Çok severim ‘uhuletle ve suhuletle’ tabirini, çok da kullanırdım iş hayatında. Odama koşarak giren ve vücut diliyle çaresiz dertlere düşmüş gibi hareketler yapan tüm çalışma arkadaşlarıma sakin olmalarını, işin kıymetlisinin “uhuletle ve suhuletle” yapılan olduğunu tembih etmişliğim çoktur. Dikkatin hası derin ve yoğunlaşmış olandır çünkü. Çağlar boyunca bu derin dikkat ile biriktirmedik mi insanlık mirasımızı. Oysa şimdi her şeyi eş zamanlı yapmaya çalışıyoruz. Sanki sabunlanmış bir zemin üzerinde koşmaya uğraşıyor, bir yandan da elimizi kolumuzu sallayarak dengemizi sağlamaya çalışıyoruz.
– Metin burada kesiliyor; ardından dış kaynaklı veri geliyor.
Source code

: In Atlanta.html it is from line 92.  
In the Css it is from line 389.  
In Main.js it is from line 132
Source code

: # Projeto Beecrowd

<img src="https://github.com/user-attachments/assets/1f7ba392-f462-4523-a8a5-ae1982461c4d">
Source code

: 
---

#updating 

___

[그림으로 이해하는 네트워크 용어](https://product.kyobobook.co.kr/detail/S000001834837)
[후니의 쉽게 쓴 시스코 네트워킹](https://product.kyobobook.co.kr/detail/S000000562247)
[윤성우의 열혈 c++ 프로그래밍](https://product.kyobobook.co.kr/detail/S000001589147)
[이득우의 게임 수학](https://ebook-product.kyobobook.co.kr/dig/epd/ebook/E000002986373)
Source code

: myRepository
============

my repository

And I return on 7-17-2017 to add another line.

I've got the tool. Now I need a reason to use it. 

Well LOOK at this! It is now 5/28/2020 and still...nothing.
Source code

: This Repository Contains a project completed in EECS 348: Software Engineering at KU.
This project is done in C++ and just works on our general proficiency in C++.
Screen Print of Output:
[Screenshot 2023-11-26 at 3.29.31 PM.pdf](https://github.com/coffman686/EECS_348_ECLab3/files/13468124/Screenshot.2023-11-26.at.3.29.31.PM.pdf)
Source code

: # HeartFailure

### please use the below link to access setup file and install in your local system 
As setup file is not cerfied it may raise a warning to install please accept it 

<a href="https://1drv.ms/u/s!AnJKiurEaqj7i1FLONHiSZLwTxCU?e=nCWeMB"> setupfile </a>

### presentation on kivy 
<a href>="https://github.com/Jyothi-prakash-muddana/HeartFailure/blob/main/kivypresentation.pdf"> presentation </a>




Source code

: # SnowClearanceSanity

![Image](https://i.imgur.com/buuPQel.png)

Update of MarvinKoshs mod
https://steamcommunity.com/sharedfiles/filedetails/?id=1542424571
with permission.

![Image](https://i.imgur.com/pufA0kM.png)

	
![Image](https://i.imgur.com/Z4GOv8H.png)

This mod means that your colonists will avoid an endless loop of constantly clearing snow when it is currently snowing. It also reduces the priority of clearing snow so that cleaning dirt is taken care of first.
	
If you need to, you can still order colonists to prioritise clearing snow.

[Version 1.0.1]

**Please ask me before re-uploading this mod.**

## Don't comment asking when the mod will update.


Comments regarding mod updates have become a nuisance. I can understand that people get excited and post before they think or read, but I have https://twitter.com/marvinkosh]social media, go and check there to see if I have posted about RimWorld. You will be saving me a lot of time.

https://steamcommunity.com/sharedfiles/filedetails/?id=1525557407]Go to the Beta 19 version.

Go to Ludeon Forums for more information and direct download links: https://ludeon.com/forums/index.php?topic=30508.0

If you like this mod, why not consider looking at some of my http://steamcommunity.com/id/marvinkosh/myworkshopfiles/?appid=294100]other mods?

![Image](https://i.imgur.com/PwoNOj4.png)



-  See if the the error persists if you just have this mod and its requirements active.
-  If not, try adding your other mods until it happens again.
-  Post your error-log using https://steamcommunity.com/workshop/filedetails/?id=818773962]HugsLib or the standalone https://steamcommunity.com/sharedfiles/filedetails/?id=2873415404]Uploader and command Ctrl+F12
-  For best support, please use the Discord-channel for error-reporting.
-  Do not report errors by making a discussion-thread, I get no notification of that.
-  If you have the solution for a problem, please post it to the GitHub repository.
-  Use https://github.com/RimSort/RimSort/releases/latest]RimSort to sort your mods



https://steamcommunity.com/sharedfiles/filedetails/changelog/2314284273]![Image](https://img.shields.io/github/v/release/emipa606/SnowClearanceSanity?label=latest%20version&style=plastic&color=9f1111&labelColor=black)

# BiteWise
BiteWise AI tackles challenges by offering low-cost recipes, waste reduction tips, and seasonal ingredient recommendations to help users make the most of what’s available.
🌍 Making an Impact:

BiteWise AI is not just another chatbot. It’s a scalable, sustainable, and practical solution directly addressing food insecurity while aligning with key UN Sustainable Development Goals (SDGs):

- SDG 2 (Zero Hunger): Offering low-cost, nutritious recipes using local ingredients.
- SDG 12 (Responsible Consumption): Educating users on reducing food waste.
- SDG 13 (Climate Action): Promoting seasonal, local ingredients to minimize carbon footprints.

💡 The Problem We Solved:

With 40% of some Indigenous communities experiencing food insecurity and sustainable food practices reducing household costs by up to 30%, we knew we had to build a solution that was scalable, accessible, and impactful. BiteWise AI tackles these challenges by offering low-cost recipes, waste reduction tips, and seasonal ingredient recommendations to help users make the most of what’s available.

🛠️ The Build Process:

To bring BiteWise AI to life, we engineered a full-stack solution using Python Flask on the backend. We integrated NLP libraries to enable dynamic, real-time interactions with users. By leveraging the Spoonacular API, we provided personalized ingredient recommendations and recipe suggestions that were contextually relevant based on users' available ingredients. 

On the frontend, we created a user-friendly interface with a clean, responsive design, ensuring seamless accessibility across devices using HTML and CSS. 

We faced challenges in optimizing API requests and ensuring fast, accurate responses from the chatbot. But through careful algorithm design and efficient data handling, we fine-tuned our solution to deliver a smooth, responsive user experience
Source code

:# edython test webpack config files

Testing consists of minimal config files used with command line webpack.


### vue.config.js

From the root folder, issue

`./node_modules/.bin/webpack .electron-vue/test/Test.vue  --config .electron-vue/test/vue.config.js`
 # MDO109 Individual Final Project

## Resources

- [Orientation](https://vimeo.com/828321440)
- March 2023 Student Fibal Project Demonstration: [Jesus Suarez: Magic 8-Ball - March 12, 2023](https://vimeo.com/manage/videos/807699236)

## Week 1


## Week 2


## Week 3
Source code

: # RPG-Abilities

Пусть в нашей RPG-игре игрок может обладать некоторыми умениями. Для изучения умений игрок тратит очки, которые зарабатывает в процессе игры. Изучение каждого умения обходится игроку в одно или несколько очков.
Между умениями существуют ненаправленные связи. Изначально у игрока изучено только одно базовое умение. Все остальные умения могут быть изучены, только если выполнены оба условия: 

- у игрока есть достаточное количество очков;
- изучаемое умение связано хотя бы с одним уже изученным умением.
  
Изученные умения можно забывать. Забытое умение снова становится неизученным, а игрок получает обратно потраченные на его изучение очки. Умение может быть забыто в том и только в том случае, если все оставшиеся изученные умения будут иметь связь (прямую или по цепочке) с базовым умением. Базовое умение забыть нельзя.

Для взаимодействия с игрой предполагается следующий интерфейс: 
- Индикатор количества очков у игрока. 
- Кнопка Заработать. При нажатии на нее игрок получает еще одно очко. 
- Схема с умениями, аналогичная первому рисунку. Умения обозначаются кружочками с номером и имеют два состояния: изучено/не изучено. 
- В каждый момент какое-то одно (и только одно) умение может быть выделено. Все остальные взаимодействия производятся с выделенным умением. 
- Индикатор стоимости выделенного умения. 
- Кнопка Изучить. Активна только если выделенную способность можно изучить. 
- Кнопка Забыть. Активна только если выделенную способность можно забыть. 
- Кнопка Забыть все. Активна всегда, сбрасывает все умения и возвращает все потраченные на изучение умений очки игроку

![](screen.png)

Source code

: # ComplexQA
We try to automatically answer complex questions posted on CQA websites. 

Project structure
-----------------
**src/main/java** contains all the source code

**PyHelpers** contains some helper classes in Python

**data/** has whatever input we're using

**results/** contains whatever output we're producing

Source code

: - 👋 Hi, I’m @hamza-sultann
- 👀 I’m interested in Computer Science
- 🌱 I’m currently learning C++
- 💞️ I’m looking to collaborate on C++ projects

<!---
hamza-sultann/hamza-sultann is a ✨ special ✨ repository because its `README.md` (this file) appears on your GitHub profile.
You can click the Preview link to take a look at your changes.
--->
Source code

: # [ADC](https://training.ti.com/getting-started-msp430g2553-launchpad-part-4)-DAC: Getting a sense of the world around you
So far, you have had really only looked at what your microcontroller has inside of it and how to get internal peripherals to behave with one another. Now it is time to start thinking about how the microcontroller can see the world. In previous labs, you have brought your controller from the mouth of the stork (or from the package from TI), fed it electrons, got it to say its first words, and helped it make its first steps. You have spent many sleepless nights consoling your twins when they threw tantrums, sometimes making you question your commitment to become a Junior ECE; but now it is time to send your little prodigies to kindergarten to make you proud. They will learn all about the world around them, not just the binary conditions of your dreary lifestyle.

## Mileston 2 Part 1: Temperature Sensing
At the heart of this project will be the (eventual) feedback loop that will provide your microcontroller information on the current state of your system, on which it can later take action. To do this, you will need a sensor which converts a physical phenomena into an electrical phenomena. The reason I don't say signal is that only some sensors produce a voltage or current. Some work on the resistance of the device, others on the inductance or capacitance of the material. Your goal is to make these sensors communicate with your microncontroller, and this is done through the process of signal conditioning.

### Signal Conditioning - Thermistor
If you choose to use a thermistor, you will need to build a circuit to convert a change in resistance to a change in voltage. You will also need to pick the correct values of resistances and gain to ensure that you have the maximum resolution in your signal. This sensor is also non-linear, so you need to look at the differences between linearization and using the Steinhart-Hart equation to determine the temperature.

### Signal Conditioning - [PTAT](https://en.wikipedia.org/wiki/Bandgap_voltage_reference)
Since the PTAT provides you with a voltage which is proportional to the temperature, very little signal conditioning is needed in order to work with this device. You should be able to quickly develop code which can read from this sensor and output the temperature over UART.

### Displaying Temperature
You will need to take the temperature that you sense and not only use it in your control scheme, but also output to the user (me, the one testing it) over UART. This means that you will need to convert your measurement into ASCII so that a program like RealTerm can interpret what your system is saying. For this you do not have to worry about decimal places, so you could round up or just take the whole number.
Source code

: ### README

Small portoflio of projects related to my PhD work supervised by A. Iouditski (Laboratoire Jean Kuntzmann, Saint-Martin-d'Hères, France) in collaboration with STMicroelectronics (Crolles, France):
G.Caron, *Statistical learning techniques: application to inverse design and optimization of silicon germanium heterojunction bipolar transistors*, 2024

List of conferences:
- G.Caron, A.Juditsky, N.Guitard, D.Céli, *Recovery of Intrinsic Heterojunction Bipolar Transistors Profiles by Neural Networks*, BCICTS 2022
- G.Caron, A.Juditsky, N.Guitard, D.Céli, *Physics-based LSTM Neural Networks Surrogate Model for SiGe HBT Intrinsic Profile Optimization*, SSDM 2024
Sözün özü; sandığınız kadar matah bi’şey olmayabilir bu multitask olma hali. Size diyorum. Bir arkadaşınızla bir yere laflamaya oturduğunuzda ilk hareket olarak cep telefonunu masanın üzerine koyan, sözü takip edemeyenlere yani. Kendini “hissedebilmek” için sözün değil gözün odağında olmaya çalışanlara diyorum.
Direnmek
Hayatımız günbegün kuşatma altında. İlla topla tüfekle olmuyor işgal dediğin. Hayat, “performe” edeceğin bir müsamere değil! Görülmek için instagrama sürekli özçekimler koyup twitterda durmadan cıvıldayanlara diyorum. Ne alakası var demeyin, birbiriyle alakası olmayan acizlik yok yeni düzende, hepsi aynı haltın soyu. Küçücük hissedip dışarda kalmamaya çalışmakla ilgili her şey!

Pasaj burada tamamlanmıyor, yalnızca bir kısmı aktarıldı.